--- MATERIAL PROVIDED Enclosed Below ---
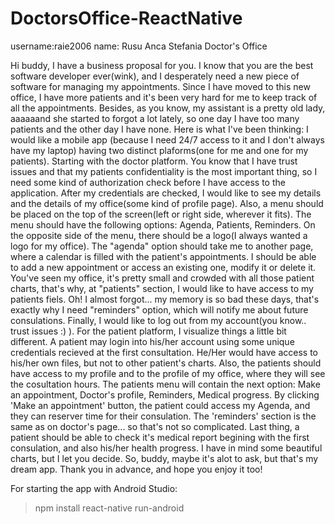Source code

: # DoctorsOffice-ReactNative

username:raie2006 name: Rusu Anca Stefania Doctor's Office

Hi buddy, I have a business proposal for you. I know that you are the best software developer ever(wink),
and I desperately need a new piece of software for managing my appointments.
Since I have moved to this new office, I have more patients and it's been very 
hard for me to keep track of all the appointments. Besides, as you know,
my assistant is a pretty old lady, aaaaaand she started to forgot a lot lately,
so one day I have too many patients and the other day I have none. Here is what I've been thinking:
I would like a mobile app (because I need 24/7 access to it and I don't always have my laptop) 
having two distinct plaforms(one for me and one for my patients). Starting with the doctor platform.
You know that I have trust issues and that my patients confidentiality is the most important thing, 
so I need some kind of authorization check before I have access to the application. 
After my credentials are checked, I would like to see my details and the details of my 
office(some kind of profile page). Also, a menu should be placed on the top of the screen(left or right side, wherever it fits).
The menu should have the following options: Agenda, Patients, Reminders. On the opposite side of the menu,
there should be a logo(I always wanted a logo for my office). The "agenda" option should take me to another page, 
where a calendar is filled with the patient's appointments. I should be able to add a new appointment or
access an existing one, modify it or delete it. You've seen my office, it's pretty small and crowded with 
all those patient charts, that's why, at "patients" section, I would like to have access to my patients fiels.
Oh! I almost forgot... my memory is so bad these days, that's exactly why I need "reminders" option,
which will notify me about future consulations. Finally, I would like to log out from my account(you know.. trust issues :) ).
For the patient platform, I visualize things a little bit different. A patient may login into his/her account 
using some unique credentials recieved at the first consultation. He/Her would have access to his/her own files,
but not to other patient's charts. Also, the patients should have access to my profile and to the profile of my office, 
where they will see the cosultation hours. The patients menu will contain the next option: Make an appointment,
Doctor's profile, Reminders, Medical progress. By clicking 'Make an appointment' button, the patient could access my Agenda, 
and they can reserver time for their consulation. The 'reminders' section is the same as on doctor's page... 
so that's not so complicated. Last thing, a patient should be able to check it's medical report begining with
the first consulation, and also his/her health progress. I have in mind some beautiful charts, but 
I let you decide. So, buddy, maybe it's alot to ask, but that's my dream app. Thank you in advance,
and hope you enjoy it too!


For starting the app with Android Studio:

>npm install
>react-native run-android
--- End of Enclosed MATERIAL PROVIDED ---
→ **WHAT IS EXPECTED**: Starting at the line with "Oh! I almost" and ending at the line with "using some unique", print each line of the listing above exactly, with no other lines.

→ **ANSWER TO THIS EXERCISE**:
Oh! I almost forgot... my memory is so bad these days, that's exactly why I need "reminders" option,
which will notify me about future consulations. Finally, I would like to log out from my account(you know.. trust issues :) ).
For the patient platform, I visualize things a little bit different. A patient may login into his/her account 
using some unique credentials recieved at the first consultation. He/Her would have access to his/her own files,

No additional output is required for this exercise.